The NHS staff forced to quit by the pressures of the Covid pandemic

  • Video report from ITV News Health Editor Emily Morgan


The pressures of the Covid pandemic are forcing NHS workers out of the profession a report has found, with one former nurse telling ITV News the results would have been "catastrophic" had she not left.

Ronke Olademije left the NHS last year, after more than 15 years of nursing.

The pressure of the job - made worse during coronavirus - coupled with a lack of support, and not enough staffing forced her to leave the job she loved.

On top of that, she was suffering from anxiety and was trying to care for her daughter who was experiencing mental health issues.

"If I had carried on I feared [...] I don't know what I would have done but definitely I was breaking down. How bad it would get, I wouldn't know, if I hadn't stopped.

"I reckon it would have been catastrophic."

Leaving the profession was no easy decision.

"Work got extremely busy, like it did for every nurse and every care worker in the whole country."

"Personally, I took on too much in terms of trying to support my job, my community - with the Covid response, doing a lot of work with the Black community - then family-wise, I got in a very dark place."

Ronke says she sought help in the form of mental health support but more needed to be done.

And she is not alone in her experience.

A new report by the IPPR think tank reveals 330,000 healthcare workers -  including 100,000 nurses and 8,000 midwives - were "more likely" to leave NHS in England following a year of pandemic pressure.

Poling by think tank the Institute for Public Policy Research (IPPR) and YouGov found as many as one in four medics were questioning their role in the organisation as a result of Covid.



The strain of the pandemic has hit the mental health of NHS workers too.

Two thirds surveyed reported being mentally exhausted on at least a weekly basis, with 23% turning to alcohol and/or drugs to deal with the stress.

Rosie Doyle has worked as a healthcare assistant across all areas of the hospital during the pandemic. Fitting in her shifts around training to be an occupational therapist, she's often called in at short notice owing to staff shortages.

She told ITV News she loves working for the NHS, and says it's a privilege, but says she can't see herself working in the profession forever "and that's really sad".

"It has been the toughest year. It has tested me to the point where - there's been shifts where I can't see myself doing anything else and knowing that this is exactly where I'm supposed to be.

"But then there's also been shifts where I've thought 'there is absolutely no way I can do this for another 30 years'."

"It's hard to put into words", the pressure staff are facing, she says, but stresses the situation was the same pre-pandemic.

"It wasn't talked about the same way, but I was still working shifts where I felt like I had more patients that I could care for properly and ward staffing that we knew was unsafe, that we would vocalise unsafe, and that we knew would be accepted as unsafe.

"It's hard not to get hopeful that it might change - but it's difficult to believe that it will change."

The uncertainty is a feeling shared by ICU matron Lucy Jenkins.

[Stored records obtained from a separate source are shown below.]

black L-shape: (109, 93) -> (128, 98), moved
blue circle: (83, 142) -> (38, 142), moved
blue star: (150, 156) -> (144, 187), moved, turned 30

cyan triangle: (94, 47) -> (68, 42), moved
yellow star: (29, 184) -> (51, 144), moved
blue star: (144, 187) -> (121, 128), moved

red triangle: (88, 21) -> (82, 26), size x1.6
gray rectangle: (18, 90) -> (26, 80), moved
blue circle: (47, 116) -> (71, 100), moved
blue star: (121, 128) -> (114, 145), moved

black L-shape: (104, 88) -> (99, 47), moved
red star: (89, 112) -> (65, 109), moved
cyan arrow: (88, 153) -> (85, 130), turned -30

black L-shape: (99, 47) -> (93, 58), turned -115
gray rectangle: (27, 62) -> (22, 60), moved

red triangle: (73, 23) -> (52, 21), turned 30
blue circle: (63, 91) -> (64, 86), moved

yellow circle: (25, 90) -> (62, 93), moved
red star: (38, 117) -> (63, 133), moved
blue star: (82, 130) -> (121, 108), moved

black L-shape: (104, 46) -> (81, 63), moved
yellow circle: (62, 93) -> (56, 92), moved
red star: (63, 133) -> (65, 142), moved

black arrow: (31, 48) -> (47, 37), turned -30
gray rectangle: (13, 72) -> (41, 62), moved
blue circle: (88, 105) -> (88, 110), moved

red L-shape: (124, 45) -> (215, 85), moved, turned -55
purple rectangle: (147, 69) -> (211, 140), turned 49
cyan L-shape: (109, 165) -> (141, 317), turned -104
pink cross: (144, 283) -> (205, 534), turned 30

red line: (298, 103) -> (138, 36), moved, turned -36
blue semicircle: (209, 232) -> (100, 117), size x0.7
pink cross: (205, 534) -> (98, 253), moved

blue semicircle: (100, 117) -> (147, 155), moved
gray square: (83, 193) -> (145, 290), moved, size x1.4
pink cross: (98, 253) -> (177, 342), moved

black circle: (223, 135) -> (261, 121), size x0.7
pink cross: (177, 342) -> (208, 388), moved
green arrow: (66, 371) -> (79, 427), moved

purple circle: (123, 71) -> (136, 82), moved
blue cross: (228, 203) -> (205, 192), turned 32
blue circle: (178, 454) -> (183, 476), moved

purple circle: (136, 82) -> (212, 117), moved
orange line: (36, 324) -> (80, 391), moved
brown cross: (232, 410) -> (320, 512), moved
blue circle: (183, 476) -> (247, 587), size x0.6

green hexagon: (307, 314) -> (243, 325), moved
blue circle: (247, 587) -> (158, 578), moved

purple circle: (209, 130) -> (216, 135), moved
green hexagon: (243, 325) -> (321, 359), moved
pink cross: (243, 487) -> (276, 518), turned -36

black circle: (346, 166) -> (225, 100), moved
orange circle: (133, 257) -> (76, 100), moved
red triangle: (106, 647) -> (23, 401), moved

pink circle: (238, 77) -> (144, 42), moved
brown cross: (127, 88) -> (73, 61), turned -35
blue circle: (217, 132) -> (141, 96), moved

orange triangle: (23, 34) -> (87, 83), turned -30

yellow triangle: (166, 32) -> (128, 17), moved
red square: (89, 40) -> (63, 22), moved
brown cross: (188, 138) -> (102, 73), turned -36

Her ward is finally free of Covid-19 patients for the first time in months, but the impact on her staff remains - and she says she feels responsible for their emotional wellbeing.

"I feel different every day. I veer between feeling incredibly sad, I feel intermittently angry, I feel resentful sometimes," she told ITV News.

"I feel incredibly responsible for how my staff feel."

Dr Parth Patel, an NHS doctor and one of the author's of Tuesday's IPPR report, says staff shortages were already an issue pre-pandemic.

He described the one in four figure NHS England staff "more likely" to leave because of the pandemic as a "shocking, shocking number".

Dr Patel said even if a fraction of the number who said they were more likely to leave actually leave, it would "severely compound" existing shortages.

He said the government is "taking a risky bet tolerating such high levels of dissatisfaction among the NHS workforce".

NHS England responded to the IPPR report with figures of their own on staff wellbeing.

In "the biggest staff survey in the world and six hundred times bigger than IPPRs survey", it said staff satisfaction with flexible working opportunities had steadily increased since 2016.

NHS England also said fewer staff are considering leaving the NHS (18.2%) in 2020 compared to the year before (19.6%).

It also pointed to an £15 million of investment to expand psychological support available to staff, through mental health and wellbeing hubs.

A Department of Health and Social Care spokesperson: "We recognise the pressure this pandemic has put on all health and social care staff and have put £15 million into dedicated staff mental health support and launched a 24/7 helpline.

"There are record numbers of doctors and nurses working in our NHS with nearly 10,900 more nurses and almost 6,600 more doctors than last year.

"We are committed to supporting every one by further boosting recruitment, investing in staff, and backing the NHS with an extra £29 billion in COVID funding over the next year.

"Over one million NHS staff continue to benefit from multi-year pay deals agreed with trade unions, which have delivered a pay rise of over 12% for newly qualified nurses and will increase junior doctors’ pay scales by 8.2%."